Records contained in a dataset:
- - -

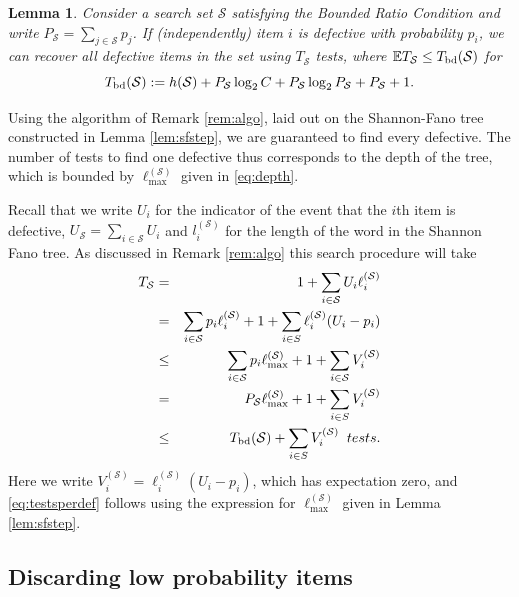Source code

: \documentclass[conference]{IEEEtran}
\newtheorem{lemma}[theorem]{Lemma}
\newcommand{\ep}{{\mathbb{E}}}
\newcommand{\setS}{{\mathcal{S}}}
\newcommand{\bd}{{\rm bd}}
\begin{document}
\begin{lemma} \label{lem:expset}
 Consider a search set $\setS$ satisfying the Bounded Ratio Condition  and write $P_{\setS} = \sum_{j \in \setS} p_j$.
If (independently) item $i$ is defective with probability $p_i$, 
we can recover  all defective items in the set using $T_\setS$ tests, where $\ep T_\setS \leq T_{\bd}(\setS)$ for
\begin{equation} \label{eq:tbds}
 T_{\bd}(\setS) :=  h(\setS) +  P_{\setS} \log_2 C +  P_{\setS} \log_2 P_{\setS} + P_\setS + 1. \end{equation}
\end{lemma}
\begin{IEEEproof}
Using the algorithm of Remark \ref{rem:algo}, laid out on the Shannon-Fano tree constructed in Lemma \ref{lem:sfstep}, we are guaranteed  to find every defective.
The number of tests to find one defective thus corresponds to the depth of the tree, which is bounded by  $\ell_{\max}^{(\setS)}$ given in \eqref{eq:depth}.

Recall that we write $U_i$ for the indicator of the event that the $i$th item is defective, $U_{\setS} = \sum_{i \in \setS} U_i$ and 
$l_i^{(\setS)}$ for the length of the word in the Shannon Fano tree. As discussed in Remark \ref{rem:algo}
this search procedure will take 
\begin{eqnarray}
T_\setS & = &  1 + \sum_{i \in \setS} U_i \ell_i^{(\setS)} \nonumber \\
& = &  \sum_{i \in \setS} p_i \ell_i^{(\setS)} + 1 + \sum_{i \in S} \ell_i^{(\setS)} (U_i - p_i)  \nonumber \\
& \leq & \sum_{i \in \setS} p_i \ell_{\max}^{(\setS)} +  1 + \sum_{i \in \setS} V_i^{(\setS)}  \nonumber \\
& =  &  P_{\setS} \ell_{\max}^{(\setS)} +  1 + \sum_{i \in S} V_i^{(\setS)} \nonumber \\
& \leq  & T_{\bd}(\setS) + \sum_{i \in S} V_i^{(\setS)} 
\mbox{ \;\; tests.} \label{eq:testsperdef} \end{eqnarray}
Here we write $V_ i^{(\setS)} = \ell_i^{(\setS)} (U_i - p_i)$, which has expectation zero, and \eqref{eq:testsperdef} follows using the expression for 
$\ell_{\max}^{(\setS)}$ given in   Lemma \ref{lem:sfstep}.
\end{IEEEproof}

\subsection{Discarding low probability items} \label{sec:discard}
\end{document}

- - -

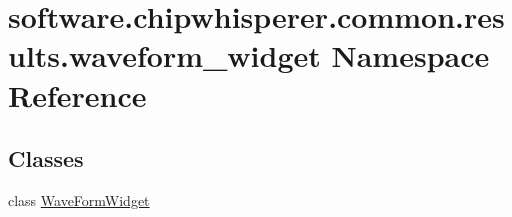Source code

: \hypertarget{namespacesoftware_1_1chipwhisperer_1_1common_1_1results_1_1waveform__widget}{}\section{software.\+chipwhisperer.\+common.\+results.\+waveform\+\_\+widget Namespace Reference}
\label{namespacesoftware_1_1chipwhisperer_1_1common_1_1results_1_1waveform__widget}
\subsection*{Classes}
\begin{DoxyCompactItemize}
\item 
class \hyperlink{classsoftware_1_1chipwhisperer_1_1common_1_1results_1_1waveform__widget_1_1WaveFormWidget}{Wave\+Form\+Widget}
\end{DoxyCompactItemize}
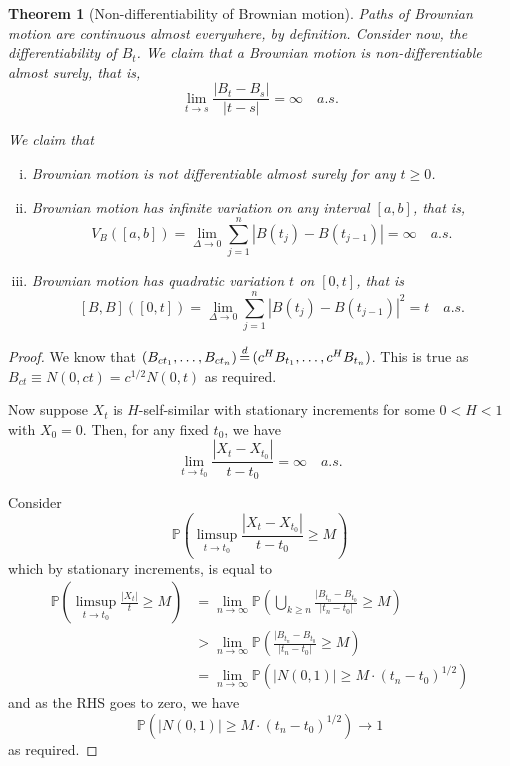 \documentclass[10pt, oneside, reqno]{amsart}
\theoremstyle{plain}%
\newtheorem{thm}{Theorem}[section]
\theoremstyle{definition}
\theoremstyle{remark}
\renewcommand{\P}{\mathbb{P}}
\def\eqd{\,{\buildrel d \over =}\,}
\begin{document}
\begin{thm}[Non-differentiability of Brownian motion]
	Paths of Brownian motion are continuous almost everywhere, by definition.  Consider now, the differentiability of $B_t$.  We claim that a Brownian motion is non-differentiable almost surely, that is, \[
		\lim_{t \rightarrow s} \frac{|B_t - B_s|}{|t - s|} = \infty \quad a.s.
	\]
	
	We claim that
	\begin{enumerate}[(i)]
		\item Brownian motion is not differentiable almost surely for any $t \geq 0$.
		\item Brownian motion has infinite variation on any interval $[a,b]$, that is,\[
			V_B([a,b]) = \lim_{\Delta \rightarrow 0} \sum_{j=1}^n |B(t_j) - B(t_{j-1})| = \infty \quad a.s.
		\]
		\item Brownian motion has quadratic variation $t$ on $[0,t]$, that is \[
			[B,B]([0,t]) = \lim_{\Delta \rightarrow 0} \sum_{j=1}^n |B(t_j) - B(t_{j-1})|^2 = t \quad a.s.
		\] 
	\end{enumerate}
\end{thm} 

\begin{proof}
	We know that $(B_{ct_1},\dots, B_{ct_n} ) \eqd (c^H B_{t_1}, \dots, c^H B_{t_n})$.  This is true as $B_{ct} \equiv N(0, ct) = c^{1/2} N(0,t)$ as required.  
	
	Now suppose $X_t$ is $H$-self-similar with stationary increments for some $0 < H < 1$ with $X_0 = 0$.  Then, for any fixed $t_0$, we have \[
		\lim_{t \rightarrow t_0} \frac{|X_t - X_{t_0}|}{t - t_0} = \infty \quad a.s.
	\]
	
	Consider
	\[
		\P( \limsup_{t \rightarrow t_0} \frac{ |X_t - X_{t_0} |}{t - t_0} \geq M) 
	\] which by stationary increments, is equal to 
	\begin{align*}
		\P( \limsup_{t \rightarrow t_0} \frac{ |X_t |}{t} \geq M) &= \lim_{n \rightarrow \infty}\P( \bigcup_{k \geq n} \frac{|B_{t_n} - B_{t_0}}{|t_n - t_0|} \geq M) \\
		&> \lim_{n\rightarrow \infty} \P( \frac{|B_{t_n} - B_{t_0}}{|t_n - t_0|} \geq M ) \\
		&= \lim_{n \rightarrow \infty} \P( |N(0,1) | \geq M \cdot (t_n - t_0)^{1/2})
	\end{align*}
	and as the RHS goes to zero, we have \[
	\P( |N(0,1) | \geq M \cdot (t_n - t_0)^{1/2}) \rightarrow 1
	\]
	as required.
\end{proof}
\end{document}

- - -

Find out how many lines in the data above hold the word "search". Write only the number.

- [RESPONSE TO THIS EXERCISE]:
2